Women's Rights

Les féminismes africains transnationaux

Une conversation avec Annette Joseph-Gabriel et Mame-Fatou Niang sur le rôle et l'héritage des femmes africaines francophones dans les mouvements de libération panafricaine.
Les femmes d'Afrique francophone ont historiquement joué un rôle crucial dans la théorisation de la libération et dans la lutte contre l'impérialisme, à la fois à des postes de direction et à un niveau communautaire.
Les femmes d'Afrique francophone ont historiquement joué un rôle crucial dans la théorisation de la libération et dans la lutte contre l'impérialisme, à la fois à des postes de direction et à un niveau communautaire.

Jusqu'à présent, notre série Talking back: African feminisms in dialogue (« Répliquer : les féministes africaines engagent le dialogue ») s'est concentrée sur le travail des féministes africaines en ligne. Nous allons maintenant poser la question suivante : dans quelle mesure l'essor des technologies numériques a-t-il conduit à de nouveaux modes d'organisation féministes hors ligne ?

Dans le documentaire de 2016, Mariannes Noires, sept femmes différentes d'origine africaine nées en France se confrontent à leur propre identité et défient les attentes de la société française. Le film a été réalisé par Mame-Fatou Niang et Kaytie Nielsen. Dans le film, Niang et Nielsen ont écrit que leurs sujets d'interview « ... partagent leurs idées et leurs solutions aux problèmes les plus redoutables de la France, à l'intersection du racisme et de la misogynie, et qu'elles montrent courageusement la voie à suivre ». Niang est née à Dakar, au Sénégal, et a étudié aux États-Unis et en France. Outre son intérêt pour les identités africaines contemporaines en France, elle souhaite explorer la longue durée de cette histoire, comme vous le découvrirez dans cette interview.

Rama Salla Dieng : Quel rôle les femmes africaines francophones ont-elles joué historiquement dans les mouvements de libération panafricaine ? Y a-t-il des exemples concrets qui vous viennent à l'esprit ?

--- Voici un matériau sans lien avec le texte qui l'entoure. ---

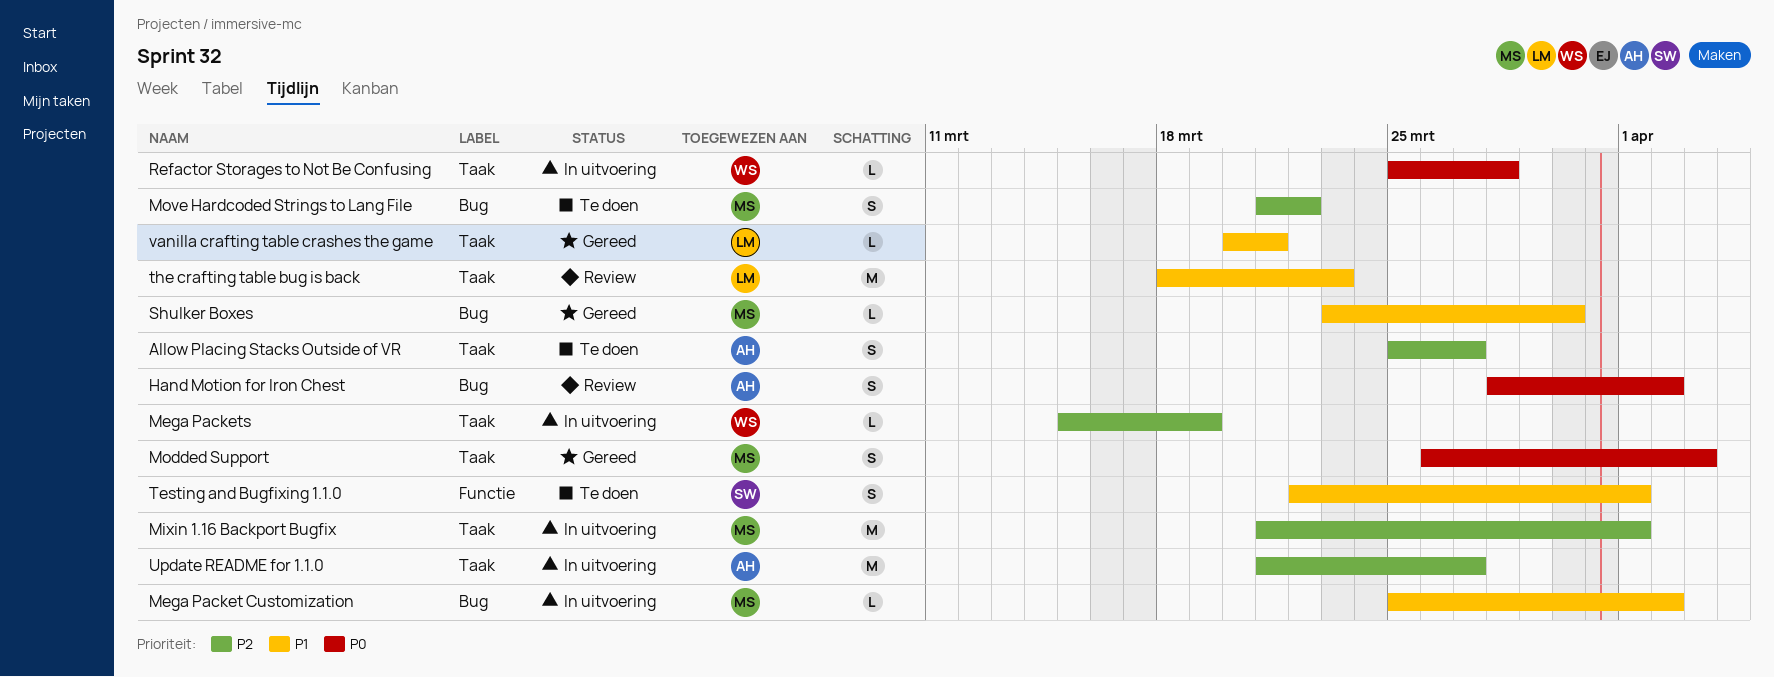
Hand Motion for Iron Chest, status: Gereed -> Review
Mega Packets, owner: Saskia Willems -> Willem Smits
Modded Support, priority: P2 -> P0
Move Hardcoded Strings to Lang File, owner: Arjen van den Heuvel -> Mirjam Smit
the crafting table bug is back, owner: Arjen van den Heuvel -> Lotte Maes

Annette Joseph-Gabriel : Les femmes d'Afrique francophone ont historiquement joué un rôle crucial dans la théorisation de la libération et la lutte contre l'impérialisme, tant dans les postes de direction qu'à un niveau communautaire. Dans mon livre, j'identifie des femmes comme Aoua Kéita et Andrée Blouin comme des « protagonistes politiques ». Elles étaient des actrices centrales dans l'histoire de la libération panafricaine au 20e siècle. Elles ont également fait la chronique de ces mouvements à travers leurs autobiographies. D'autres femmes, comme Jeanne Martin Cissé et Annette Mbaye d'Erneville, ont mis en avant une politique de libération centrée sur la femme dans leur travail politique et leur pratique littéraire. D'une certaine manière, je pense que les récits nationaux ont entretenu des échos de leurs noms de telle sorte que les gens peuvent les trouver familiers, mais n'en sauront pas beaucoup plus. C’est aussi une forme d'effacement.

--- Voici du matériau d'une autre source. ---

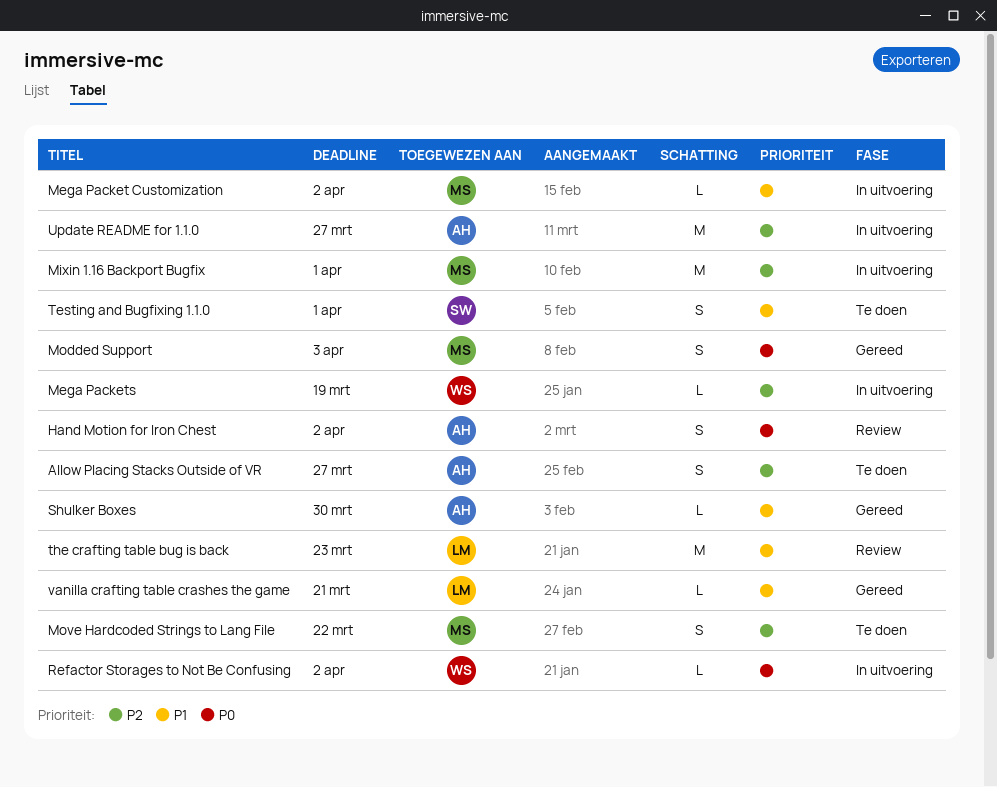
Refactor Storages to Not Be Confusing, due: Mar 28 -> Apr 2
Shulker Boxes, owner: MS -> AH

Mame-Fatou Niang : Annette l'a parfaitement résumée. La situation des femmes africaines sous le régime colonial, et en particulier sous le Code Napoléonien français, a été marquée par une grande perte de pouvoir. Alors que les coutumes autochtones accordaient une place particulière aux femmes dans les sociétés précoloniales, la France a imposé une jurisprudence visant à imposer les normes sociales de la Métropole. Dans ces conditions, les femmes africaines se trouvaient à l'intersection de multiples marginalités. C'est cet ensemble de circonstances particulières qui a conduit des femmes comme Jeanne Martin Cissé et Annette Mbaye d'Erneville à se séparer de l'Union des femmes françaises (UFF) nationale et à créer l'Union des femmes sénégalaises (UFS). Bien que l'UFS ait centré ses actions autour de l'émancipation des femmes (africaines francophones), la devise de l'organisation était « l'indépendance avant tout ». C'est dans la même veine que l'on peut penser à l'Union des femmes africaines, un groupe créé un an avant l'Organisation de l'unité africaine (OUA). L'UAW, plus connue sous le nom de La panafricaine des femmes ou Organisation des femmes panafricaines (OFAD), a été créée par des femmes qui avaient participé à la lutte anticoloniale et qui voulaient réaliser les rêves de libération et d'unité qui ont émergés lors de la vague d'indépendance des années 1960. Ce projet est clairement énoncé dans le discours inaugural d'Aoua Kéita, dans lequel la féministe malienne a réitéré la mission centrale de l'UAW : le fait que « l'unité et la solidarité de tous les Africains étaient la seule condition de l’homme africain ».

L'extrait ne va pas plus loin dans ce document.